What is being asked
Repeat exactly what runs from the line with "Exibir mais dicas de segurança" through the last line of the material, and keep the pictures out of it.

Data for review

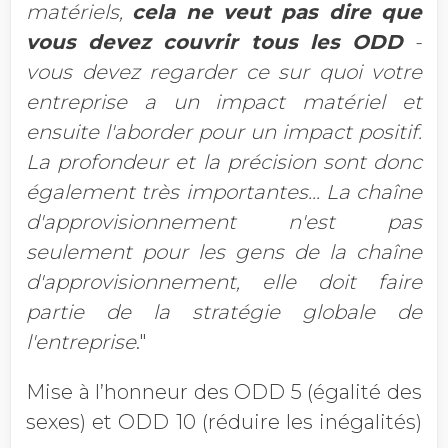
matériels,
cela ne veut pas dire que
vous devez couvrir tous les ODD
-
vous devez regarder ce sur quoi votre
entreprise a un impact matériel et
ensuite l'aborder pour un impact positif.
La profondeur et la précision sont donc
également très importantes... La chaîne
d'approvisionnement n'est pas
seulement pour les gens de la chaîne
d'approvisionnement, elle doit faire
partie de la stratégie globale de
l'entreprise
."
Mise à l’honneur des ODD 5 (égalité des
sexes) et ODD 10 (réduire les inégalités)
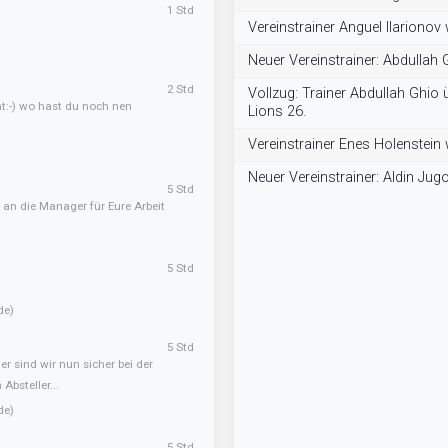
1 Std
Vereinstrainer Anguel Ilarionov
Neuer Vereinstrainer: Abdullah 
2 Std
Vollzug: Trainer Abdullah Ghio
ht:-) wo hast du noch nen
Lions 26.
Vereinstrainer Enes Holenstein
Neuer Vereinstrainer: Aldin Jug
5 Std
 an die Manager für Eure Arbeit
5 Std
de)
5 Std
er sind wir nun sicher bei der
Absteller...
de)
5 Std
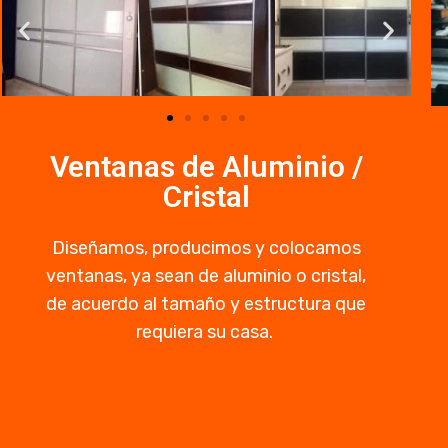
Ventanas de Aluminio /
Cristal
Diseñamos, producimos y colocamos
ventanas, ya sean de aluminio o cristal,
de acuerdo al tamaño y estructura que
requiera su casa.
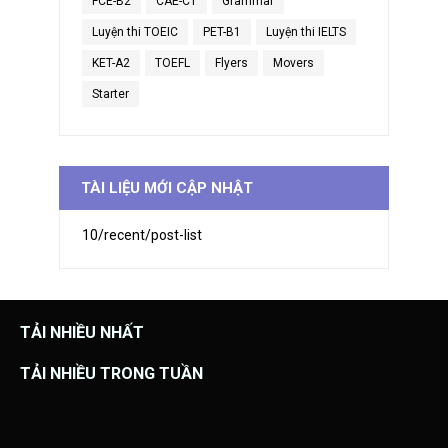
FCE-B2
CAE-C1
Grammar
Luyện thi TOEIC
PET-B1
Luyện thi IELTS
KET-A2
TOEFL
Flyers
Movers
Starter
TÀI LIỆU MỚI CẬP NHẬT
10/recent/post-list
TẢI NHIỀU NHẤT
TẢI NHIỀU TRONG TUẦN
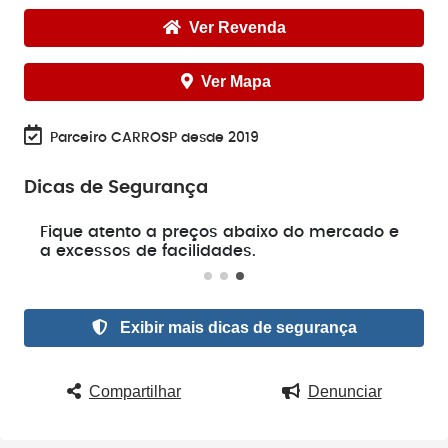
Ver Revenda
Ver Mapa
Parceiro CARROSP desde 2019
Dicas de Segurança
e
Fique atento a preços abaixo do mercado e
a excessos de facilidades.
Exibir mais dicas de segurança
Compartilhar
Denunciar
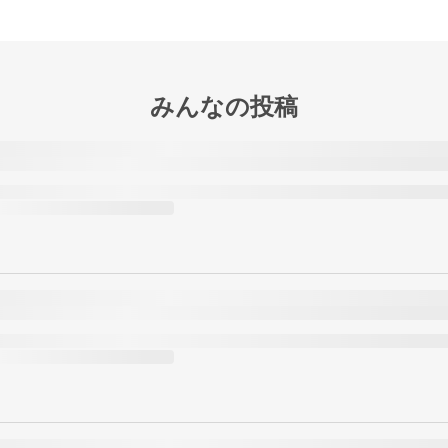
みんなの投稿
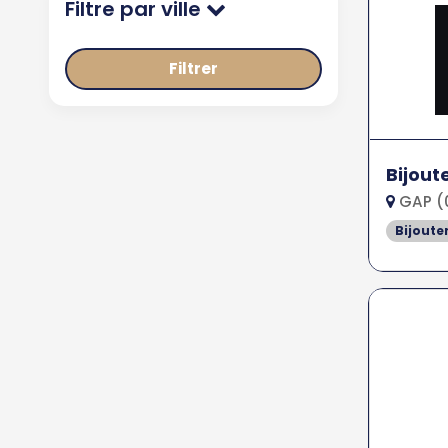
Filtre par ville
Filtrer
Bijout
GAP (
Bijoute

Answer to the exercise
Exibir mais dicas de segurança
Compartilhar
Denunciar
みんなの投稿
Filtre par ville
Filtrer
Bijout
GAP (
Bijoute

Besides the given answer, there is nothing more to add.